O Ministério da Saúde pontuou ainda que servidores da Saúde Indígena chegaram a auxiliar as buscas por Tadeo nos arredores do hospital.
A reportagem entrou em contato com a Secretaria de Saúde do Amazonas, mas não houve retorno até a publicação da reportagem.
Veja a nota completa do Ministério da Saúde:
O Ministério da Saúde informa que o transporte de pacientes que estão em hospitais não é realizado pelo Distrito Sanitário Especial Indígena Médio Rio Solimões e Afluentes (DSEI MRSA) e sim pelo Estado.
A paciente, que foi atendida por uma unidade de saúde do Estado, foi transferida pelo Estado e internada em unidade hospitalar, a Maternidade Ana Braga de Manaus (AM). O transporte foi realizado via Tratamento Fora do Domícilio (TFD), da Secretaria de Estado de Saúde do Amazonas (SES-AM), diretamente pelo hospital de referência do município, anteriormente citada. O deslocamento foi realizado via SISTER, um sistema do Complexo Regulador do Estado do Amazonas responsável pelo gerenciamento de pacientes.
Sendo assim, o acompanhamento de um profissional da Equipe Multidisciplinar de Saúde Indígena (EMSI) não era possível, visto que a paciente já tinha um acompanhante, o indígena Tadeo Kulina, e o seu processo de remoção para Manaus foi realizado via SISTER.
No entanto, a equipe técnica do DSEI MRSA, que atua no CASAI Manaus, foi ao hospital visitar de acompanhamento da paciente em várias ocasiões. No dia 2 de fevereiro, o serviço social da maternidade negou a visita devido à paciente ter realizado a cirurgia cesariana e estava na sala de recuperação pós-anestésica.
Em 5 de fevereiro, o serviço social da unidade hospitalar solicitou que a equipe do DSEI enviasse uma testemunha para o registro do recém-nascido pelo genitor, o indígena Tadeo Kulina. Sendo assim, a enfermeira Saray Lasmar realizou visita à paciente e seu recém-nascido no dia 6 de fevereiro. De acordo com o serviço social da unidade hospitalar, Tadeo Kulina queria sair da maternidade com a esposa e o RN, que se recuperavam, e que também estava tendo visões de pessoas o perseguindo, e segundo ele, a polícia queria prendê-lo.
No dia 7 de fevereiro, às 12h52, a Maternidade Ana Braga entrou em contato com o CASAI Manaus informando que a paciente estava sem acompanhamento e, às 14h30, a equipe do DSEI MRSA foi a unidade de saúde e confirmou que Tadeo Kulina havia deixado o local desde o dia anterior, após a visita da enfermeira Saray Lasmar.

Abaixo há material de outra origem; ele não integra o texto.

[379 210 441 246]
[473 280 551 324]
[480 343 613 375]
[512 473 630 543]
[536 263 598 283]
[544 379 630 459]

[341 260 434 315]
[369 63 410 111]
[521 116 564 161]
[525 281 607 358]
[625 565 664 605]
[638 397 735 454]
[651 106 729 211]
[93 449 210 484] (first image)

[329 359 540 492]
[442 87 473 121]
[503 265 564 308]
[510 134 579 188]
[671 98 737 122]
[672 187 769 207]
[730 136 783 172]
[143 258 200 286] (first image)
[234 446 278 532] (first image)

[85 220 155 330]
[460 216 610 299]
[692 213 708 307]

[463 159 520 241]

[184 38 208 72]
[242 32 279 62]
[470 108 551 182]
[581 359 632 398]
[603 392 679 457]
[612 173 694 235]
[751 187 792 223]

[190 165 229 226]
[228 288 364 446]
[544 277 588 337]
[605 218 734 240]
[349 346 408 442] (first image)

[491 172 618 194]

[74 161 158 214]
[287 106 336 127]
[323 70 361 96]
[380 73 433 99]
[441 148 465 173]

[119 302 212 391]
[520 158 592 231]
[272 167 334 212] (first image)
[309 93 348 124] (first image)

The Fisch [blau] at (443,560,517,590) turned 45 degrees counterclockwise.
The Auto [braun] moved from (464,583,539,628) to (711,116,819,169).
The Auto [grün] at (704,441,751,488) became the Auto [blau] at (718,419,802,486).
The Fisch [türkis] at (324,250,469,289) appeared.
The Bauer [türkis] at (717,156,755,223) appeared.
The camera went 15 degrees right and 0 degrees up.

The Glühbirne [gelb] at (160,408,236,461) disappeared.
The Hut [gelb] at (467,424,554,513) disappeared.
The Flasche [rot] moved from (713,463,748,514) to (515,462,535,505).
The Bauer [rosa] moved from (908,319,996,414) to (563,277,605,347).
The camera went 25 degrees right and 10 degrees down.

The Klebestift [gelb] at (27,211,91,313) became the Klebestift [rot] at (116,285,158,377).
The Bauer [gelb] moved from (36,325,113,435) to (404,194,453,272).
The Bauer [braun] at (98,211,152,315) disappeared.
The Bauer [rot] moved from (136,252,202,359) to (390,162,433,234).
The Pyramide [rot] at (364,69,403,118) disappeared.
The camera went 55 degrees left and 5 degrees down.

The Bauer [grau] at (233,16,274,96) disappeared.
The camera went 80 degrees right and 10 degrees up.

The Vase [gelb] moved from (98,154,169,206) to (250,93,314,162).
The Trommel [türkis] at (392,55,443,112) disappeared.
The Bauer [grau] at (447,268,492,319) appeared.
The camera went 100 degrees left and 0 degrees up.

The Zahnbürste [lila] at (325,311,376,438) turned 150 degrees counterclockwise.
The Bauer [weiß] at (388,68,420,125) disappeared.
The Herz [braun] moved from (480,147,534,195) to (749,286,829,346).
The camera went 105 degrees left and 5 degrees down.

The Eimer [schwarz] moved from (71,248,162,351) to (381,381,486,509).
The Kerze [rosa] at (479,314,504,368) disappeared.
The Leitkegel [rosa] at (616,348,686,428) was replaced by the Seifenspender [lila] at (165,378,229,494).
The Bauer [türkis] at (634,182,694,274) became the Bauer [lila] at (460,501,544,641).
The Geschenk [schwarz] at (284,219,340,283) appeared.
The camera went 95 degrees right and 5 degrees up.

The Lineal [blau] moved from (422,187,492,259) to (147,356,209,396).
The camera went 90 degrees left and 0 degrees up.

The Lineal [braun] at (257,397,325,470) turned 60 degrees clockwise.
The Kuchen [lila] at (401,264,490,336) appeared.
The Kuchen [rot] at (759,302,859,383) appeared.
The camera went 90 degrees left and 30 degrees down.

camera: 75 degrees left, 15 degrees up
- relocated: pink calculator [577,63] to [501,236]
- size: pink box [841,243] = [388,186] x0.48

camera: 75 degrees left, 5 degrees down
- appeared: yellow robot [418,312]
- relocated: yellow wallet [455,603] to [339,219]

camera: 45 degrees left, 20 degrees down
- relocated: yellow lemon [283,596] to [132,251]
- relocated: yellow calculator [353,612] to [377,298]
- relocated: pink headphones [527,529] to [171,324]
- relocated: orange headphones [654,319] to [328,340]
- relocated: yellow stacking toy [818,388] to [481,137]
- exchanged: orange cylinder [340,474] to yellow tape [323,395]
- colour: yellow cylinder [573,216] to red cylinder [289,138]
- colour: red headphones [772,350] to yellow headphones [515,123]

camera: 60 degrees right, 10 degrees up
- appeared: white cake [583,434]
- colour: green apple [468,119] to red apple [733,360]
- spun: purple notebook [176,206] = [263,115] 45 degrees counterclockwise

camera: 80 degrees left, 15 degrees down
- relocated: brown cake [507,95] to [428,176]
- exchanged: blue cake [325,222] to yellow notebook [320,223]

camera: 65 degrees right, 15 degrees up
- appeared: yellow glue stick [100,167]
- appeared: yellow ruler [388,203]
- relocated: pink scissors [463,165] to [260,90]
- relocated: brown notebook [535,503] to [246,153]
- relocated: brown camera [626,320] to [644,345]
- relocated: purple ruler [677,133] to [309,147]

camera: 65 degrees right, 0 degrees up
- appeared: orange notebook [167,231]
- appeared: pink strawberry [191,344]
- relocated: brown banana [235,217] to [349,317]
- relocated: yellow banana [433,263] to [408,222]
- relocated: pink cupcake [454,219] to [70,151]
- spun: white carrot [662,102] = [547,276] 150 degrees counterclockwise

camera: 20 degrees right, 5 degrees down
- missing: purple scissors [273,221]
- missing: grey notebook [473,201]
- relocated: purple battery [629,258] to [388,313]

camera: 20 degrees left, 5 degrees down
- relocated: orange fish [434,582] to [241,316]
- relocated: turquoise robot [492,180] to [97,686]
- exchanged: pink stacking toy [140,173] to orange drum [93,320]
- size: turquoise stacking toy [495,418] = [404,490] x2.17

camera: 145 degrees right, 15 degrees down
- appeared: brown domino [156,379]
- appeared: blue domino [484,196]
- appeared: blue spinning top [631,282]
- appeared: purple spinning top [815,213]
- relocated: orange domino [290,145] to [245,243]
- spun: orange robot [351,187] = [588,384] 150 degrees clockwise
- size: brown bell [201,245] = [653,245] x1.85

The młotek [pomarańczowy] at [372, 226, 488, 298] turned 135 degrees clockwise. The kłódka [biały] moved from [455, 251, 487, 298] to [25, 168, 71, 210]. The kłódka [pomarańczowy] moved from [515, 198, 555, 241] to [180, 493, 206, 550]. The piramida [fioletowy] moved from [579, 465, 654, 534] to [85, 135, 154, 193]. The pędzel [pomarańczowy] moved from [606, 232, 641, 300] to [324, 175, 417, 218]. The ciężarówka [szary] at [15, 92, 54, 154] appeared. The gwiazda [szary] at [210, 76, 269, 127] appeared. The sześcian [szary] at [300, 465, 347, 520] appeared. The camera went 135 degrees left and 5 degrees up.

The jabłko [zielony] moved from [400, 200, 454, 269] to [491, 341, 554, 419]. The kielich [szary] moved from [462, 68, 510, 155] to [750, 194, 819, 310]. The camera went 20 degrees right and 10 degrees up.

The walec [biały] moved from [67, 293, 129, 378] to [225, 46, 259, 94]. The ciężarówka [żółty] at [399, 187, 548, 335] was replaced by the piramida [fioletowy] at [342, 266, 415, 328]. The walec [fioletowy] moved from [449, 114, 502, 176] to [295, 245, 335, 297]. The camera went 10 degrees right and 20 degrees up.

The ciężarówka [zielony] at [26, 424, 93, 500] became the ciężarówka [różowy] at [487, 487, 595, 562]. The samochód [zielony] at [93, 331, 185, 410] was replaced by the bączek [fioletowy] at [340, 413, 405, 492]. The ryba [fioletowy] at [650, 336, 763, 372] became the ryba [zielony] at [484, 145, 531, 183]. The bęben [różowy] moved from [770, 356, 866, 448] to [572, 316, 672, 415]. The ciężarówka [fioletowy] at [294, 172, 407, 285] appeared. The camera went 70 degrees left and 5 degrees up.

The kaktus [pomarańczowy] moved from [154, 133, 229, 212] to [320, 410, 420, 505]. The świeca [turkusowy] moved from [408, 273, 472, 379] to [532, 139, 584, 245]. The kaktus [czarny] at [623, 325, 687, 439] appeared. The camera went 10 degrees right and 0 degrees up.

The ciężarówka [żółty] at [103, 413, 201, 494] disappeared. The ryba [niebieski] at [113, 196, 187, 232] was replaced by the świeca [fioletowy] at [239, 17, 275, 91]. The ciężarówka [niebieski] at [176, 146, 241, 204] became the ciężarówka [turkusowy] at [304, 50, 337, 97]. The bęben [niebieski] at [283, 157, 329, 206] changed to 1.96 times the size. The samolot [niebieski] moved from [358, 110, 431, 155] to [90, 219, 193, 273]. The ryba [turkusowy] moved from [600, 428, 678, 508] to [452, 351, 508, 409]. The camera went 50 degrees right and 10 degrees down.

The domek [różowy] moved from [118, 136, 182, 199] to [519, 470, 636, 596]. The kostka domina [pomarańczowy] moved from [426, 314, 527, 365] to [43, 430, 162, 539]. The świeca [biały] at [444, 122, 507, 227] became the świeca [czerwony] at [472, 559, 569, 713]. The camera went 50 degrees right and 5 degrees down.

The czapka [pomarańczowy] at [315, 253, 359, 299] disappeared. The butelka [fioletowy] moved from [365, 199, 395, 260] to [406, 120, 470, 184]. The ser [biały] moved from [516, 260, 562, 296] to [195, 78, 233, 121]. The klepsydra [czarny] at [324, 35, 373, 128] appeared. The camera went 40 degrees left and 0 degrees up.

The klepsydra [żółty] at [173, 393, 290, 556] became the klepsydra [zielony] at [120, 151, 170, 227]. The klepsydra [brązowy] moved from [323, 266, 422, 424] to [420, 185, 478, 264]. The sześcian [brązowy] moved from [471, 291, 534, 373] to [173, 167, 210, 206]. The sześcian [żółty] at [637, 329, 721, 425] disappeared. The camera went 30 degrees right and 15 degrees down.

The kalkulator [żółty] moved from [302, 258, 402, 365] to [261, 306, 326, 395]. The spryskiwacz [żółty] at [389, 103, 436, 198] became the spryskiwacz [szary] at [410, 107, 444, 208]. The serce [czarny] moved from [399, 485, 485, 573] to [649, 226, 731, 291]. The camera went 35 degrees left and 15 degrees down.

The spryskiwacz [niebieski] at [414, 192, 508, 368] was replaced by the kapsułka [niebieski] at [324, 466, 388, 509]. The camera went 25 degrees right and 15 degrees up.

O DSEI MRSA realizou, por conta própria, buscas pelo indígena pelos arredores da unidade de saúde, ruas e bairros da redondeza, mas não obteve êxito. Em seguida, a equipe foi ao 19º Distrito Integrado de Polícia de Manaus (AM) para registrar o Boletim de Ocorrência (BO) do desaparecimento do indígena Tadeo Kulina. No dia 9 de fevereiro, a equipe do DSEI continuou as buscas.
É importante ressaltar que a equipe da DSEI MRSA foi comunicada quase 24h após o ocorrido.